* Extracted material *

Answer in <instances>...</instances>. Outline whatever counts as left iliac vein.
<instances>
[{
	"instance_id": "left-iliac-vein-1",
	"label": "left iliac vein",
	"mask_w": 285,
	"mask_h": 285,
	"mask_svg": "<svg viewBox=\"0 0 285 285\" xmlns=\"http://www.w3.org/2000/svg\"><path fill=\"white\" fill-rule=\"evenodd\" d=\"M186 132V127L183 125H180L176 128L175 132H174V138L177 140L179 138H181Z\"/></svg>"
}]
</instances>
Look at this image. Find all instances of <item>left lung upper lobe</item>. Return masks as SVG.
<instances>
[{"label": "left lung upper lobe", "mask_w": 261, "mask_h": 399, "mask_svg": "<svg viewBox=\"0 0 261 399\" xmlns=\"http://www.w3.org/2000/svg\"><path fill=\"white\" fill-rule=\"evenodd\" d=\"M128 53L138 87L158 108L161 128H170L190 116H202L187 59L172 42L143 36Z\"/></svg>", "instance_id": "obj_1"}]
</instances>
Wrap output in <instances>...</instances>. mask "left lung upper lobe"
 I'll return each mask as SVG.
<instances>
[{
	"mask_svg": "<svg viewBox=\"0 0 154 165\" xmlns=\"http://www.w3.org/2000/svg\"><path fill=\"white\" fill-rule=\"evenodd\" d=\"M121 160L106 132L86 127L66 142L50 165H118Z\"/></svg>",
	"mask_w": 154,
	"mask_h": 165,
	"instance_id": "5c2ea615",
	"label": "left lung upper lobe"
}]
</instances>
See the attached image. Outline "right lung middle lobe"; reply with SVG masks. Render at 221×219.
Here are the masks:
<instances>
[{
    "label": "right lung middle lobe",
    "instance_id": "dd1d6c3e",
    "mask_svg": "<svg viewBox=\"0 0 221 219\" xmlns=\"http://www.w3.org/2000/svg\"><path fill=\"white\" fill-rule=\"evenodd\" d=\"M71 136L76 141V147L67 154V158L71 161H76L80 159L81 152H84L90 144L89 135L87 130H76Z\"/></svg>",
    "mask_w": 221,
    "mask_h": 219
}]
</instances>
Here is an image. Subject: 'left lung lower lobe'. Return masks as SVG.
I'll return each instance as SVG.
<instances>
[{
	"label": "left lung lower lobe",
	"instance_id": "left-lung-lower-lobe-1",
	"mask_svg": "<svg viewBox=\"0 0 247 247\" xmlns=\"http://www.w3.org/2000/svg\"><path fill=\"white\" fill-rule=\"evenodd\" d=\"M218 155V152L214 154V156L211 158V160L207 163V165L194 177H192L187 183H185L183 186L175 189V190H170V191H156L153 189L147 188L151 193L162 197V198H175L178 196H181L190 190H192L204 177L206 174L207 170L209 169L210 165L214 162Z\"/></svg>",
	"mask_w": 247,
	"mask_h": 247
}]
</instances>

* Written problem *
List every line above that contains the string "right", matching case exactly.

* Response *
See the attached image. Outline "right lung middle lobe"; reply with SVG masks. Render at 221×219.
    "label": "right lung middle lobe",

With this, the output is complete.